# Source material:
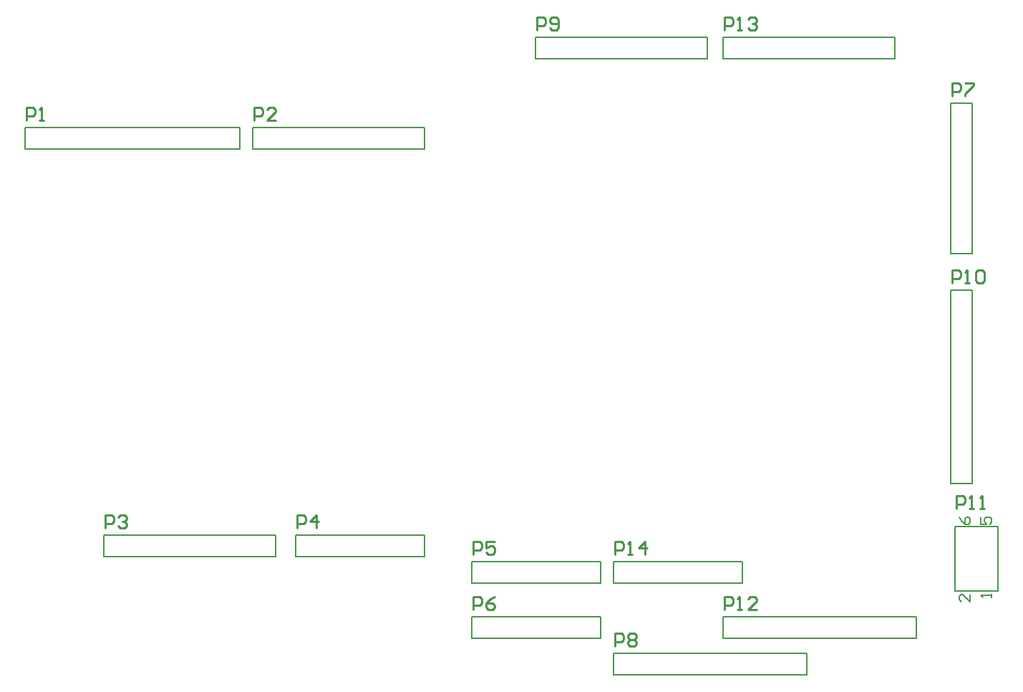
<source format=gto>
G04*
G04 #@! TF.GenerationSoftware,Altium Limited,Altium Designer,21.0.9 (235)*
G04*
G04 Layer_Color=65535*
%FSLAX44Y44*%
%MOMM*%
G71*
G04*
G04 #@! TF.SameCoordinates,4DC3274F-E9D7-49BC-8B51-1643F64A7915*
G04*
G04*
G04 #@! TF.FilePolarity,Positive*
G04*
G01*
G75*
%ADD10C,0.2000*%
%ADD11C,0.2032*%
%ADD12C,0.2540*%
D10*
X750570Y760730D02*
Y786130D01*
X547370Y760730D02*
X750570D01*
X547370D02*
Y786130D01*
X750570D01*
X974090Y273050D02*
X1126490D01*
X974090Y247650D02*
X1126490D01*
Y273050D01*
X974090Y247650D02*
Y273050D01*
X1103630Y867410D02*
X1306830D01*
Y892810D01*
X1103630D02*
X1306830D01*
X1103630Y867410D02*
Y892810D01*
Y208280D02*
X1332230D01*
X1103630Y182880D02*
Y208280D01*
Y182880D02*
X1332230D01*
Y208280D01*
X1428750Y266277D02*
Y314960D01*
Y238760D02*
Y314960D01*
X1377950Y238760D02*
Y314960D01*
Y238760D02*
X1428750D01*
X1377950Y314960D02*
X1428750D01*
X1372870Y365760D02*
Y594360D01*
Y365760D02*
X1398270D01*
Y594360D01*
X1372870D02*
X1398270D01*
X881380Y867410D02*
X1084580D01*
Y892810D01*
X881380D02*
X1084580D01*
X881380Y867410D02*
Y892810D01*
X974090Y165100D02*
X1202690D01*
X974090Y139700D02*
Y165100D01*
Y139700D02*
X1202690D01*
Y165100D01*
X1372870Y637540D02*
X1398270D01*
X1372870D02*
Y815340D01*
X1398270D01*
Y637540D02*
Y815340D01*
X806450Y182880D02*
X958850D01*
X806450Y208280D02*
X958850D01*
X806450Y182880D02*
Y208280D01*
X958850Y182880D02*
Y208280D01*
X806450Y273050D02*
X958850D01*
X806450Y247650D02*
X958850D01*
Y273050D01*
X806450Y247650D02*
Y273050D01*
X598170Y279400D02*
X750570D01*
X598170Y304800D02*
X750570D01*
X598170Y279400D02*
Y304800D01*
X750570Y279400D02*
Y304800D01*
X370840D02*
X574040D01*
X370840Y279400D02*
Y304800D01*
Y279400D02*
X574040D01*
Y304800D01*
X532130Y760730D02*
Y786130D01*
X278130Y760730D02*
X532130D01*
X278130D02*
Y786130D01*
X297180D01*
X532130D01*
D11*
X1421130Y231140D02*
Y235372D01*
Y233256D01*
X1408434D01*
X1410550Y231140D01*
X1395730Y234524D02*
Y226060D01*
X1387266Y234524D01*
X1385150D01*
X1383034Y232408D01*
Y228176D01*
X1385150Y226060D01*
X1408434Y325964D02*
Y317500D01*
X1414782D01*
X1412666Y321732D01*
Y323848D01*
X1414782Y325964D01*
X1419014D01*
X1421130Y323848D01*
Y319616D01*
X1419014Y317500D01*
X1383034Y325964D02*
X1385150Y321732D01*
X1389382Y317500D01*
X1393614D01*
X1395730Y319616D01*
Y323848D01*
X1393614Y325964D01*
X1391498D01*
X1389382Y323848D01*
Y317500D01*
D12*
X975614Y281686D02*
Y296921D01*
X983232D01*
X985771Y294382D01*
Y289303D01*
X983232Y286764D01*
X975614D01*
X990849Y281686D02*
X995927D01*
X993388D01*
Y296921D01*
X990849Y294382D01*
X1011162Y281686D02*
Y296921D01*
X1003545Y289303D01*
X1013702D01*
X1105154Y901446D02*
Y916681D01*
X1112772D01*
X1115311Y914142D01*
Y909063D01*
X1112772Y906524D01*
X1105154D01*
X1120389Y901446D02*
X1125467D01*
X1122928D01*
Y916681D01*
X1120389Y914142D01*
X1133085D02*
X1135624Y916681D01*
X1140703D01*
X1143242Y914142D01*
Y911603D01*
X1140703Y909063D01*
X1138163D01*
X1140703D01*
X1143242Y906524D01*
Y903985D01*
X1140703Y901446D01*
X1135624D01*
X1133085Y903985D01*
X1105154Y216916D02*
Y232151D01*
X1112772D01*
X1115311Y229612D01*
Y224534D01*
X1112772Y221994D01*
X1105154D01*
X1120389Y216916D02*
X1125467D01*
X1122928D01*
Y232151D01*
X1120389Y229612D01*
X1143242Y216916D02*
X1133085D01*
X1143242Y227073D01*
Y229612D01*
X1140703Y232151D01*
X1135624D01*
X1133085Y229612D01*
X1379601Y335661D02*
Y350896D01*
X1387218D01*
X1389758Y348357D01*
Y343279D01*
X1387218Y340739D01*
X1379601D01*
X1394836Y335661D02*
X1399914D01*
X1397375D01*
Y350896D01*
X1394836Y348357D01*
X1407532Y335661D02*
X1412610D01*
X1410071D01*
Y350896D01*
X1407532Y348357D01*
X1374521Y602869D02*
Y618104D01*
X1382139D01*
X1384678Y615565D01*
Y610486D01*
X1382139Y607947D01*
X1374521D01*
X1389756Y602869D02*
X1394834D01*
X1392295D01*
Y618104D01*
X1389756Y615565D01*
X1402452D02*
X1404991Y618104D01*
X1410069D01*
X1412609Y615565D01*
Y605408D01*
X1410069Y602869D01*
X1404991D01*
X1402452Y605408D01*
Y615565D01*
X882904Y901446D02*
Y916681D01*
X890521D01*
X893061Y914142D01*
Y909063D01*
X890521Y906524D01*
X882904D01*
X898139Y903985D02*
X900678Y901446D01*
X905757D01*
X908296Y903985D01*
Y914142D01*
X905757Y916681D01*
X900678D01*
X898139Y914142D01*
Y911603D01*
X900678Y909063D01*
X908296D01*
X975614Y173736D02*
Y188971D01*
X983232D01*
X985771Y186432D01*
Y181353D01*
X983232Y178814D01*
X975614D01*
X990849Y186432D02*
X993388Y188971D01*
X998467D01*
X1001006Y186432D01*
Y183893D01*
X998467Y181353D01*
X1001006Y178814D01*
Y176275D01*
X998467Y173736D01*
X993388D01*
X990849Y176275D01*
Y178814D01*
X993388Y181353D01*
X990849Y183893D01*
Y186432D01*
X993388Y181353D02*
X998467D01*
X1374394Y823976D02*
Y839211D01*
X1382012D01*
X1384551Y836672D01*
Y831593D01*
X1382012Y829054D01*
X1374394D01*
X1389629Y839211D02*
X1399786D01*
Y836672D01*
X1389629Y826515D01*
Y823976D01*
X807974Y216916D02*
Y232151D01*
X815592D01*
X818131Y229612D01*
Y224534D01*
X815592Y221994D01*
X807974D01*
X833366Y232151D02*
X828287Y229612D01*
X823209Y224534D01*
Y219455D01*
X825748Y216916D01*
X830827D01*
X833366Y219455D01*
Y221994D01*
X830827Y224534D01*
X823209D01*
X807974Y281686D02*
Y296921D01*
X815592D01*
X818131Y294382D01*
Y289303D01*
X815592Y286764D01*
X807974D01*
X833366Y296921D02*
X823209D01*
Y289303D01*
X828287Y291843D01*
X830827D01*
X833366Y289303D01*
Y284225D01*
X830827Y281686D01*
X825748D01*
X823209Y284225D01*
X599694Y313436D02*
Y328671D01*
X607312D01*
X609851Y326132D01*
Y321054D01*
X607312Y318514D01*
X599694D01*
X622547Y313436D02*
Y328671D01*
X614929Y321054D01*
X625086D01*
X372364Y313436D02*
Y328671D01*
X379981D01*
X382521Y326132D01*
Y321054D01*
X379981Y318514D01*
X372364D01*
X387599Y326132D02*
X390138Y328671D01*
X395217D01*
X397756Y326132D01*
Y323593D01*
X395217Y321054D01*
X392677D01*
X395217D01*
X397756Y318514D01*
Y315975D01*
X395217Y313436D01*
X390138D01*
X387599Y315975D01*
X548894Y794766D02*
Y810001D01*
X556511D01*
X559051Y807462D01*
Y802383D01*
X556511Y799844D01*
X548894D01*
X574286Y794766D02*
X564129D01*
X574286Y804923D01*
Y807462D01*
X571747Y810001D01*
X566668D01*
X564129Y807462D01*
X279654Y794766D02*
Y810001D01*
X287271D01*
X289811Y807462D01*
Y802383D01*
X287271Y799844D01*
X279654D01*
X294889Y794766D02*
X299967D01*
X297428D01*
Y810001D01*
X294889Y807462D01*
M02*

</source>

# Work order:
What are the lines, exactly as written above, from the line with "X995927D01*" to the line with "X1392295D01*", both included? Output only those.

# Answer box:
X995927D01*
X993388D01*
Y296921D01*
X990849Y294382D01*
X1011162Y281686D02*
Y296921D01*
X1003545Y289303D01*
X1013702D01*
X1105154Y901446D02*
Y916681D01*
X1112772D01*
X1115311Y914142D01*
Y909063D01*
X1112772Y906524D01*
X1105154D01*
X1120389Y901446D02*
X1125467D01*
X1122928D01*
Y916681D01*
X1120389Y914142D01*
X1133085D02*
X1135624Y916681D01*
X1140703D01*
X1143242Y914142D01*
Y911603D01*
X1140703Y909063D01*
X1138163D01*
X1140703D01*
X1143242Y906524D01*
Y903985D01*
X1140703Y901446D01*
X1135624D01*
X1133085Y903985D01*
X1105154Y216916D02*
Y232151D01*
X1112772D01*
X1115311Y229612D01*
Y224534D01*
X1112772Y221994D01*
X1105154D01*
X1120389Y216916D02*
X1125467D01*
X1122928D01*
Y232151D01*
X1120389Y229612D01*
X1143242Y216916D02*
X1133085D01*
X1143242Y227073D01*
Y229612D01*
X1140703Y232151D01*
X1135624D01*
X1133085Y229612D01*
X1379601Y335661D02*
Y350896D01*
X1387218D01*
X1389758Y348357D01*
Y343279D01*
X1387218Y340739D01*
X1379601D01*
X1394836Y335661D02*
X1399914D01*
X1397375D01*
Y350896D01*
X1394836Y348357D01*
X1407532Y335661D02*
X1412610D01*
X1410071D01*
Y350896D01*
X1407532Y348357D01*
X1374521Y602869D02*
Y618104D01*
X1382139D01*
X1384678Y615565D01*
Y610486D01*
X1382139Y607947D01*
X1374521D01*
X1389756Y602869D02*
X1394834D01*
X1392295D01*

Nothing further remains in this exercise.